Instructions for the task:
Would you please copy the part of the material below that opens with the line containing "right front paw: (342, 295)" and closes with the line containing "left elbow: (149, 870)"? Copy it exactly, and only it.

___ The data

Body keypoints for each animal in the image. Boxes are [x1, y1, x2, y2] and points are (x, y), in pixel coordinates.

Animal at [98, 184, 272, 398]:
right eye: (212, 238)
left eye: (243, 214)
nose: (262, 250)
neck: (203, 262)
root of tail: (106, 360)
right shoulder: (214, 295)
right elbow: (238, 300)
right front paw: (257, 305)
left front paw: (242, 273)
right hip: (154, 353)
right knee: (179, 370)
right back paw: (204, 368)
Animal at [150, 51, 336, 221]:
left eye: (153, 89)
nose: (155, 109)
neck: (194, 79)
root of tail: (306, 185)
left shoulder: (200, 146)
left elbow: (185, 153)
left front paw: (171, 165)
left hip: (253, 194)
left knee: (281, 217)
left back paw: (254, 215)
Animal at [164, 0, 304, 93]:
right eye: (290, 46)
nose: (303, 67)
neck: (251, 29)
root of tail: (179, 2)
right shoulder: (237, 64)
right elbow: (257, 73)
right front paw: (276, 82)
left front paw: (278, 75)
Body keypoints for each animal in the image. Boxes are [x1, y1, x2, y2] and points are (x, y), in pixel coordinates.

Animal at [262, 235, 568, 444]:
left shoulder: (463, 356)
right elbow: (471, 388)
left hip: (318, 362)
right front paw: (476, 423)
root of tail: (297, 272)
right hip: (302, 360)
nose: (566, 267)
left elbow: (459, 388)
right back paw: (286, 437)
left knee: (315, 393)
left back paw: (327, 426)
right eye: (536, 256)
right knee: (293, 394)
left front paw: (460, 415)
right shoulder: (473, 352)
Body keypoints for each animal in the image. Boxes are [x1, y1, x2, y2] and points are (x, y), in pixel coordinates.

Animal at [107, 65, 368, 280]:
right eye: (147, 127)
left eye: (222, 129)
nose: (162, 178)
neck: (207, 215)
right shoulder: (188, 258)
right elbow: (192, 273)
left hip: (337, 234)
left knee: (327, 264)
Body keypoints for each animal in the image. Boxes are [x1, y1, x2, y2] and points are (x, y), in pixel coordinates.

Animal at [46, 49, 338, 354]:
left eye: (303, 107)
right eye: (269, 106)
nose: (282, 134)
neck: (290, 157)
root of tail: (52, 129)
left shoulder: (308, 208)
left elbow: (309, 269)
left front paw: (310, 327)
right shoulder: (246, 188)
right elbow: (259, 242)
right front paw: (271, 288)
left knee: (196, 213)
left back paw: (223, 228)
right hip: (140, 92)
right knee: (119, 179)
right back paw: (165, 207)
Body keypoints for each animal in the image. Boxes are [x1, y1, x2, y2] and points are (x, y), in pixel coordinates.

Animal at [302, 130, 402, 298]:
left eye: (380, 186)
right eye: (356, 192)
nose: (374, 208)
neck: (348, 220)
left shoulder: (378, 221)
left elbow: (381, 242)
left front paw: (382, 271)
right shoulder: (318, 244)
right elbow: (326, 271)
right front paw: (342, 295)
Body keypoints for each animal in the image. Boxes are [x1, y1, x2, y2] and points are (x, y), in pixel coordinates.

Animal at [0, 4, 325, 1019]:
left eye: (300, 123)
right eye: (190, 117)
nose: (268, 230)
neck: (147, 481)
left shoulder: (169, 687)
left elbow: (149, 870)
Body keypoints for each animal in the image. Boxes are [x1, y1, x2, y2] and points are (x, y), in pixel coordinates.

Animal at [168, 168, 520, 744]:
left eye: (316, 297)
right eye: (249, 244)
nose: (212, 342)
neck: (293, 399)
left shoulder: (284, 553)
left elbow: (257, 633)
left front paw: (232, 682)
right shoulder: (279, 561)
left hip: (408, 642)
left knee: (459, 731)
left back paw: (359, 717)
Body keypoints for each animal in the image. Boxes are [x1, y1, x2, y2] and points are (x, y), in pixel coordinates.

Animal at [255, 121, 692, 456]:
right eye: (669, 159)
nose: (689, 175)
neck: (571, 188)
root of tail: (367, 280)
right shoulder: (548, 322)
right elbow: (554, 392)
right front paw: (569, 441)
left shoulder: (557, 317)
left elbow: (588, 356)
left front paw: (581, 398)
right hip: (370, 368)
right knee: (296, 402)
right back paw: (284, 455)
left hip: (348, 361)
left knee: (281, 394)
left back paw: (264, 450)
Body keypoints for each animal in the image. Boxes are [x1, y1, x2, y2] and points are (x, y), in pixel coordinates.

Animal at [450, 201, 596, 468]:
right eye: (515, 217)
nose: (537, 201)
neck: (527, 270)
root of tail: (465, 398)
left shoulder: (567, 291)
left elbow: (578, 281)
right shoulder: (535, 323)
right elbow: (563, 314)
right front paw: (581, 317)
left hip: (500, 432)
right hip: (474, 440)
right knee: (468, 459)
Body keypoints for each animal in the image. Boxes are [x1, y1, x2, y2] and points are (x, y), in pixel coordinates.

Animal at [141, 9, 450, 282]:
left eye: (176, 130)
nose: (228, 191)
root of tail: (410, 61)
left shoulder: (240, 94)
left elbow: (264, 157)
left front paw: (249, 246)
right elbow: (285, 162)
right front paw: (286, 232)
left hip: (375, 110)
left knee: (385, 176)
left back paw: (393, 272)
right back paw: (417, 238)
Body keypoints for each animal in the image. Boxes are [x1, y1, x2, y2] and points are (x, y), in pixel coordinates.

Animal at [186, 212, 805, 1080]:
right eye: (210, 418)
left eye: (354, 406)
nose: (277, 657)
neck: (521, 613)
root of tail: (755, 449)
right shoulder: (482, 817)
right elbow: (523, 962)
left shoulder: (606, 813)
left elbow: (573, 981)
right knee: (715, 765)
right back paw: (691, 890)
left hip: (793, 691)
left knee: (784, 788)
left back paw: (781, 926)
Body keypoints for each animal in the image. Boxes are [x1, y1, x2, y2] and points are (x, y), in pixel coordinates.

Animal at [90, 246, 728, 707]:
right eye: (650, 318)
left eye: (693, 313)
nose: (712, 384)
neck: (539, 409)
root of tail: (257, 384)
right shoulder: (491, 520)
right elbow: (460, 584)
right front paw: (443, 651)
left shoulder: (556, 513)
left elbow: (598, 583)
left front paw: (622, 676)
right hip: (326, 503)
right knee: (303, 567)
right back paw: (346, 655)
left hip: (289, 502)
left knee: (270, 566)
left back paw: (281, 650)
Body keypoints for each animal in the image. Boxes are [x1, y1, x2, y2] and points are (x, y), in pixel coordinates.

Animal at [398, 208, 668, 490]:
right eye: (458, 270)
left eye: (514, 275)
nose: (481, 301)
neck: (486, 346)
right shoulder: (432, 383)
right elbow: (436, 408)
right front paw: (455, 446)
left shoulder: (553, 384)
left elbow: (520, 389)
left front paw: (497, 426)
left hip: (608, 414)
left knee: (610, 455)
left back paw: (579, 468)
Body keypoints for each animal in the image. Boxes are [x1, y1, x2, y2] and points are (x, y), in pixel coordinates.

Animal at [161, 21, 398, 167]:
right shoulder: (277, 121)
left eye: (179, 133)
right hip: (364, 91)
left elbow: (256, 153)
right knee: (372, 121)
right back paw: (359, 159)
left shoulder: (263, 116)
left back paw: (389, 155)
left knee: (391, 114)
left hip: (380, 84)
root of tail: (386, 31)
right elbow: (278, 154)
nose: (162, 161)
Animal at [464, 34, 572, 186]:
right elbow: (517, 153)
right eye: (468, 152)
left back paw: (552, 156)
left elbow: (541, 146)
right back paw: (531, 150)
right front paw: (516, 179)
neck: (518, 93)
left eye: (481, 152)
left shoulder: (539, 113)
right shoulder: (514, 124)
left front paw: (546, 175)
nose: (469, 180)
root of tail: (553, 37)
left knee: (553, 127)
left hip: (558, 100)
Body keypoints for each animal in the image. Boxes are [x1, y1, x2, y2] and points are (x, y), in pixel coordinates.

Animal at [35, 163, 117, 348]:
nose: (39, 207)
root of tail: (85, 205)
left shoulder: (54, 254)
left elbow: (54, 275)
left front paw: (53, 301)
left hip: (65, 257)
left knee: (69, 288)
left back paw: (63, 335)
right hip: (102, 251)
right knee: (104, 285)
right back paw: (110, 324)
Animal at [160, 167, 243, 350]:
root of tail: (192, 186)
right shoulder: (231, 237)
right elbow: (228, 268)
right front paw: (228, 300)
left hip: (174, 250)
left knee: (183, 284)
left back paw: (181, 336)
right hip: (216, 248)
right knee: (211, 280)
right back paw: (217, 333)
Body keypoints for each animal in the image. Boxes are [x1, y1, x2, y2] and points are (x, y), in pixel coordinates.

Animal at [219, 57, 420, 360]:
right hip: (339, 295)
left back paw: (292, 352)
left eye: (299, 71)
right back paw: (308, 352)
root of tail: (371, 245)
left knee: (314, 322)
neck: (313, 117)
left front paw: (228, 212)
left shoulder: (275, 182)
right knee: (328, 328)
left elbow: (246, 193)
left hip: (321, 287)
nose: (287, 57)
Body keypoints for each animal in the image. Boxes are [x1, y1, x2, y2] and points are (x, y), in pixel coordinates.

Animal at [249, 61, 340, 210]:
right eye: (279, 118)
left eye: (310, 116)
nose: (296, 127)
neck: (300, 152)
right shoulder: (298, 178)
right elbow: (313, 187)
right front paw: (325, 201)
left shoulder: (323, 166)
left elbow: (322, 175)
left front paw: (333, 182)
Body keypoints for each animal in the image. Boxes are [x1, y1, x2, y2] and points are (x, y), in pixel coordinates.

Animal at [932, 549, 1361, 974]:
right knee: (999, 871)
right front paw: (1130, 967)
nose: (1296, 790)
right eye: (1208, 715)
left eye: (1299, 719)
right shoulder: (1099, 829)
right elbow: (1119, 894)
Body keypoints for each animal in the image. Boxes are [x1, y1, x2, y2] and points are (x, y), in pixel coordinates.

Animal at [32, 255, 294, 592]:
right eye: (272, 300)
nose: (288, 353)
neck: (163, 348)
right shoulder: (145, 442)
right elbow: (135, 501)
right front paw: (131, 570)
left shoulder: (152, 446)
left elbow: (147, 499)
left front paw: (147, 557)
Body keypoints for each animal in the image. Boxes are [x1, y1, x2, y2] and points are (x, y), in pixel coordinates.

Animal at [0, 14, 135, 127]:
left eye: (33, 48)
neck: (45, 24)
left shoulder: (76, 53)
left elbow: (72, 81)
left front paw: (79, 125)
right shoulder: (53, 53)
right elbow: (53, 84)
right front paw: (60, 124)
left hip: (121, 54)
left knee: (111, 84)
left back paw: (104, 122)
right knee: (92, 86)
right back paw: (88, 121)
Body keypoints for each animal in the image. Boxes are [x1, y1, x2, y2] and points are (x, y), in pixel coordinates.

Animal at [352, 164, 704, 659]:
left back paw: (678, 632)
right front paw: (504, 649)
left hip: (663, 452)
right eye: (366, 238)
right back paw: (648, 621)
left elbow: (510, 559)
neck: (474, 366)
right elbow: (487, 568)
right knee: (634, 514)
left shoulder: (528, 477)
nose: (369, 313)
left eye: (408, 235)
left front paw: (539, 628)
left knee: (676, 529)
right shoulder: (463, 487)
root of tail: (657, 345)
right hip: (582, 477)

______

Your solution:
right front paw: (342, 295)
Body keypoints for each animal in the image. Boxes are [x1, y1, x2, y2] and points are (x, y), in pixel coordinates.

Animal at [0, 4, 325, 1019]:
left eye: (300, 123)
right eye: (190, 117)
nose: (268, 230)
neck: (147, 481)
left shoulder: (169, 687)
left elbow: (149, 870)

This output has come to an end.